* [WHAT YOU WILL DO] If an entry holds a picture, leave that picture out. Give everything else again exactly.

* [RECORDS PROVIDED]
Start of Block

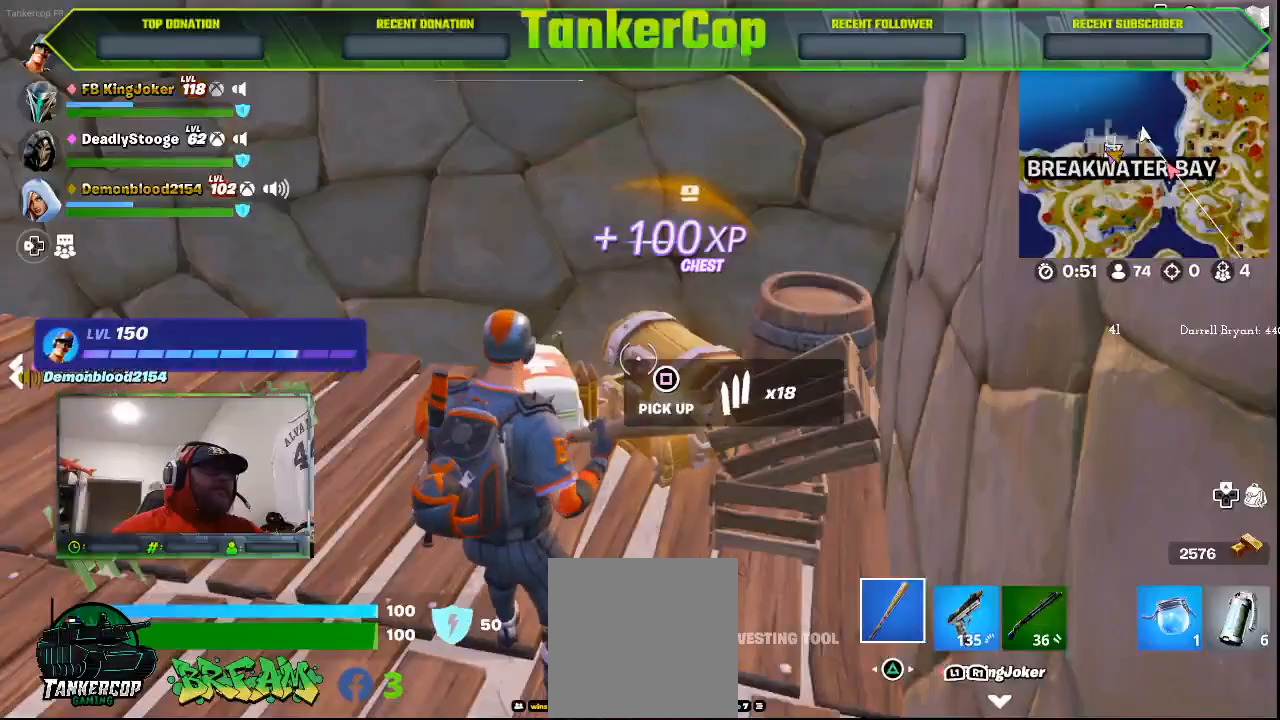
{"dt_ms": 500, "buttons": [], "left_stick": "up-left", "right_stick": "center", "events": [[333, "left_stick", "up-left"]]}
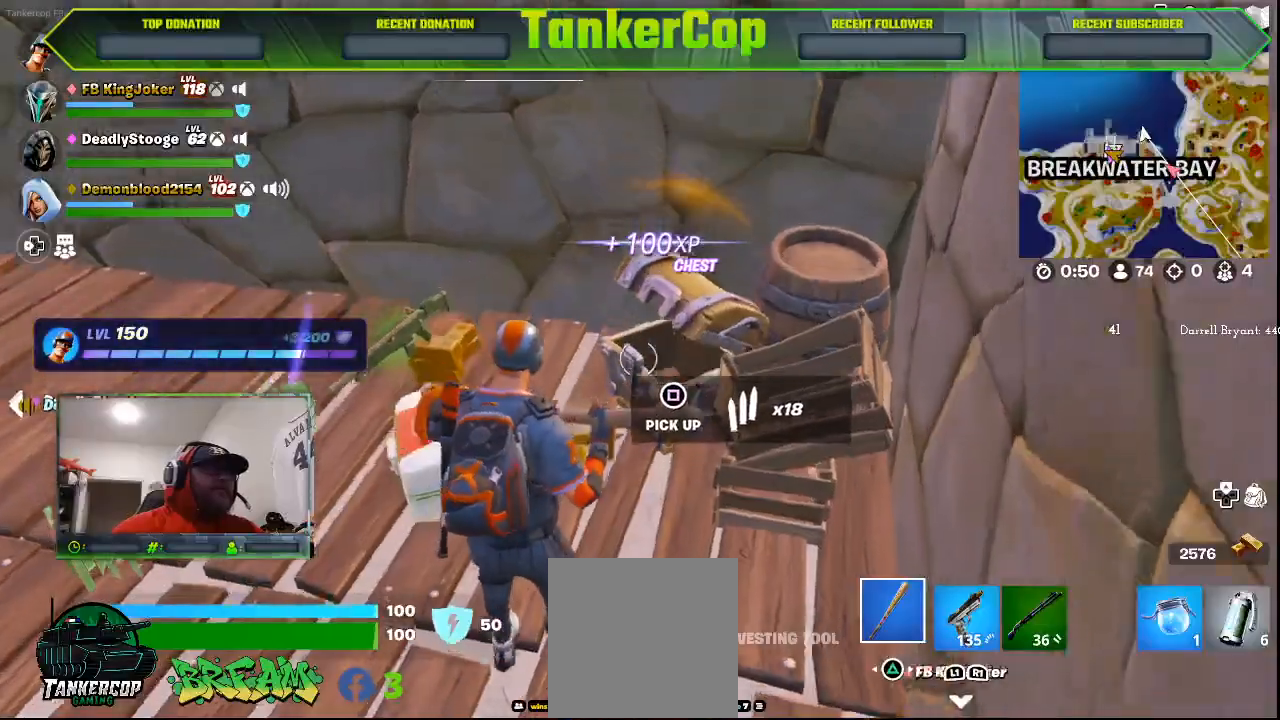
{"dt_ms": 500, "buttons": [], "left_stick": "up-left", "right_stick": "down"}
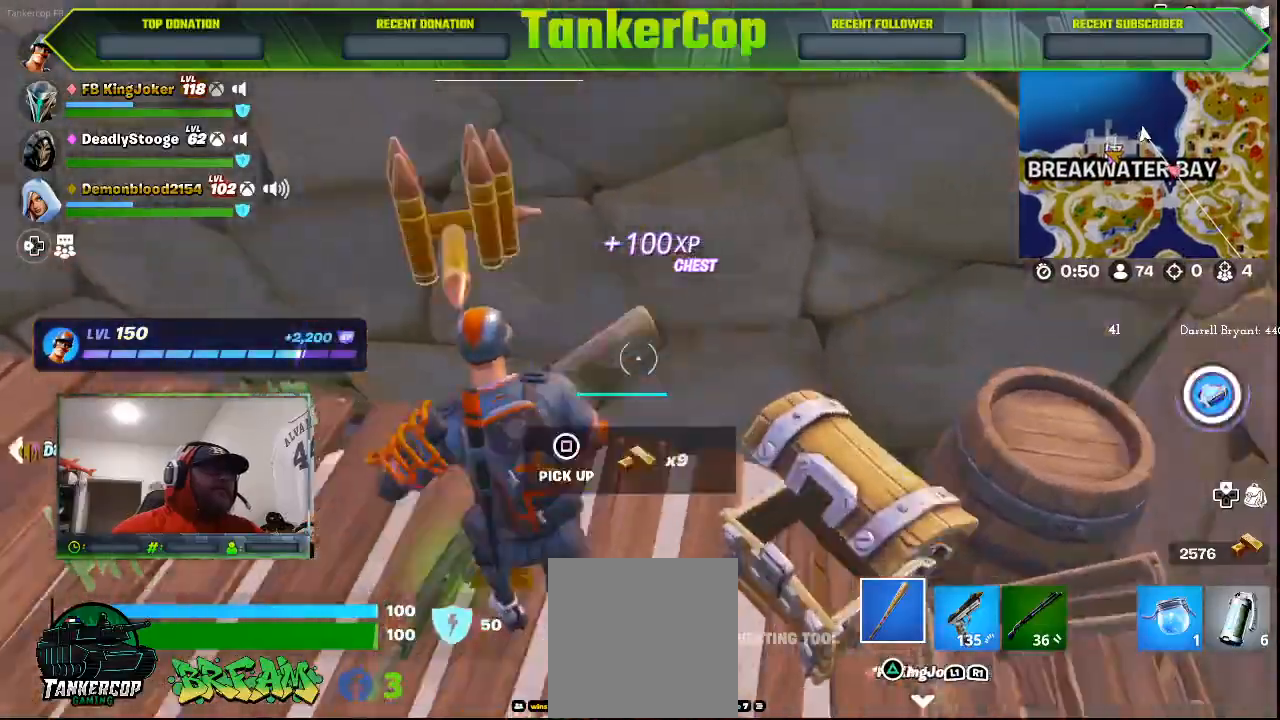
{"dt_ms": 500, "buttons": [], "left_stick": "down", "right_stick": "down-right", "events": [[133, "left_stick", "left"], [233, "right_stick", "down-right"], [400, "left_stick", "down-right"], [500, "left_stick", "down"]]}
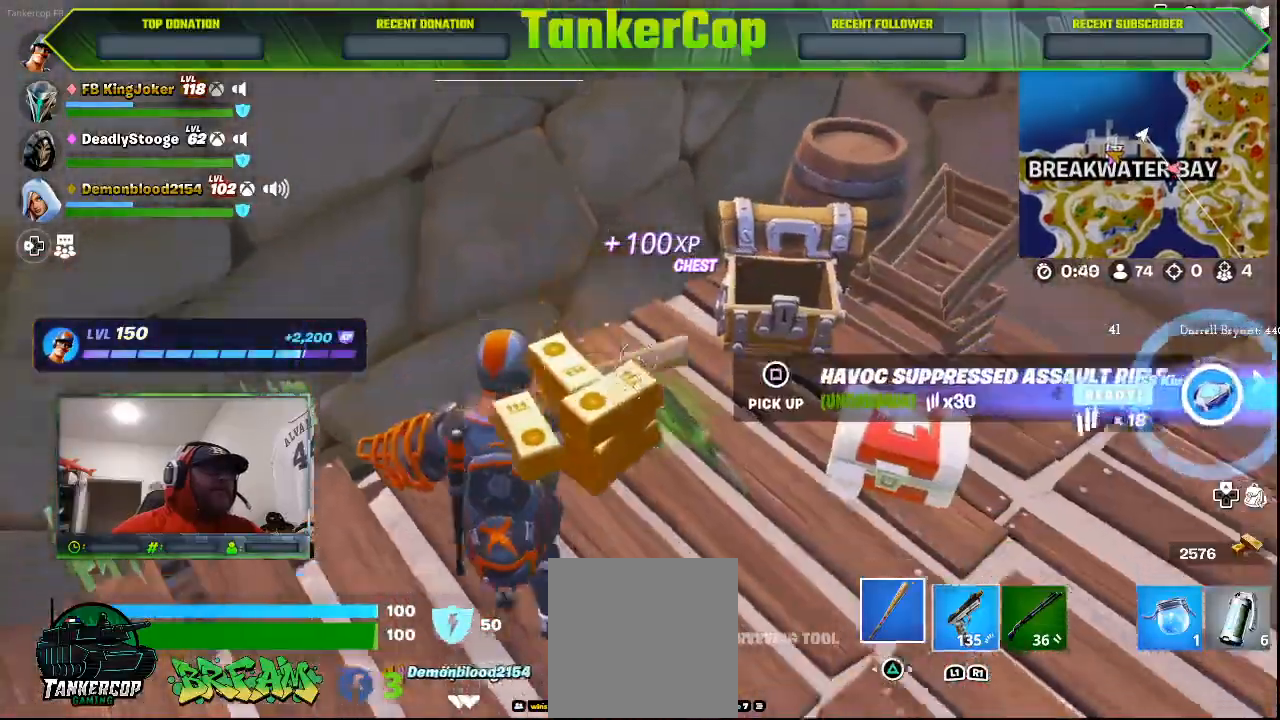
{"dt_ms": 1000, "buttons": [], "left_stick": "down", "right_stick": "down-right"}
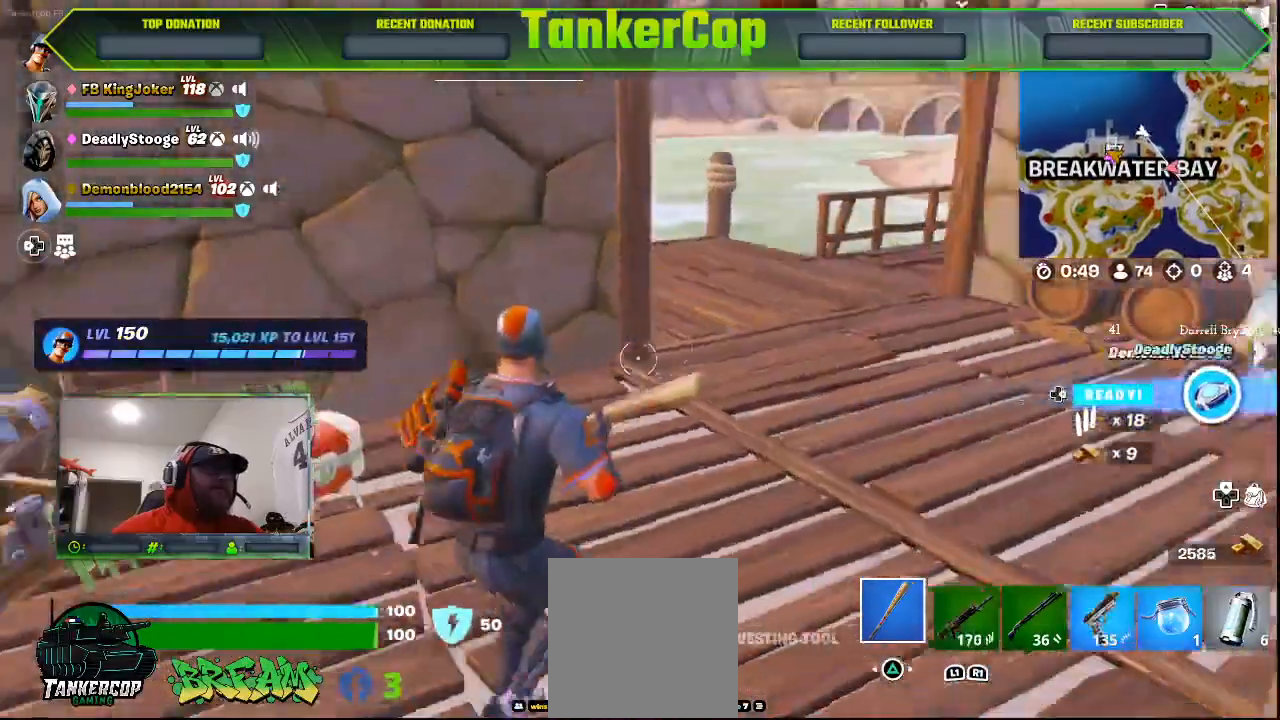
{"dt_ms": 500, "buttons": [], "left_stick": "up", "right_stick": "down-right", "events": [[267, "left_stick", "up"]]}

End of Block

* [REPLY TO THE TASK]
{"dt_ms": 500, "buttons": [], "left_stick": "up-left", "right_stick": "center", "events": [[333, "left_stick", "up-left"]]}
{"dt_ms": 500, "buttons": [], "left_stick": "up-left", "right_stick": "down"}
{"dt_ms": 500, "buttons": [], "left_stick": "down", "right_stick": "down-right", "events": [[133, "left_stick", "left"], [233, "right_stick", "down-right"], [400, "left_stick", "down-right"], [500, "left_stick", "down"]]}
{"dt_ms": 1000, "buttons": [], "left_stick": "down", "right_stick": "down-right"}
{"dt_ms": 500, "buttons": [], "left_stick": "up", "right_stick": "down-right", "events": [[267, "left_stick", "up"]]}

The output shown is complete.